> À faire
Recopiez à l'identique le passage du texte sur Faymont qui s'ouvre sur les mots contenant « Notre oncle Gaston, son » et se termine par « gare de Moffans. ».

> Texte à analyser
----------------------------------------
Sa détestation de Faymont remontait peut-être à certains souvenirs de l’enfance de ses deux fils, dont l’éducation était confiée aux autorités locales : le curé et l’instituteur.

Notre père André avait été maltraité par son institutrice, physiquement et moralement car il venait de Moffans par dérogation.

Notre oncle Gaston, son frère, avait boxé d’une droite aux maxillaires le curé du village et je ne crois pas, mais je n’ai aucun témoignage, que ce bon père ait tendu l’autre joue.

Personnellement, je garde un souvenir d’enfance sympathique de Faymont. Sur le haut, la famille avait d’énormes cerisiers. On y appuyait de longues et légères échelles de bois, on nous équipait d’un cauquin, panier en osier avec couvercle qu’une sangle attachait à l’épaule et dans lequel notre cueillette de cerises était déposée avant d’être vidée dans de grands paniers. Heureusement pour le jeune gourmand que j’étais, durant la première heure, je dégustais ces grosses cerises bien noires qui ensanglantaient ma bouche gloutonne autant que mes doigts. Après quoi, exception faite de la tarte aux cerises du 14 juillet, les cerises étaient distillées par l’Octave dans la gare de Moffans.
----------------------------------------
> Données enregistrées
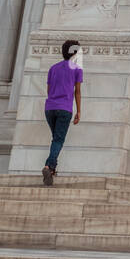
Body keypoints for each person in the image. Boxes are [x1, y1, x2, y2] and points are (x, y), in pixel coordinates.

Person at [42, 40, 83, 186]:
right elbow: (77, 92)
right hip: (64, 108)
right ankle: (48, 166)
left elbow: (48, 90)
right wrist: (79, 111)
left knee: (56, 139)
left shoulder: (53, 68)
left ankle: (52, 170)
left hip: (49, 108)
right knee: (58, 140)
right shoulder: (77, 69)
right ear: (75, 53)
----------------------------------------
> Réponse finale
Notre oncle Gaston, son frère, avait boxé d’une droite aux maxillaires le curé du village et je ne crois pas, mais je n’ai aucun témoignage, que ce bon père ait tendu l’autre joue.

Personnellement, je garde un souvenir d’enfance sympathique de Faymont. Sur le haut, la famille avait d’énormes cerisiers. On y appuyait de longues et légères échelles de bois, on nous équipait d’un cauquin, panier en osier avec couvercle qu’une sangle attachait à l’épaule et dans lequel notre cueillette de cerises était déposée avant d’être vidée dans de grands paniers. Heureusement pour le jeune gourmand que j’étais, durant la première heure, je dégustais ces grosses cerises bien noires qui ensanglantaient ma bouche gloutonne autant que mes doigts. Après quoi, exception faite de la tarte aux cerises du 14 juillet, les cerises étaient distillées par l’Octave dans la gare de Moffans.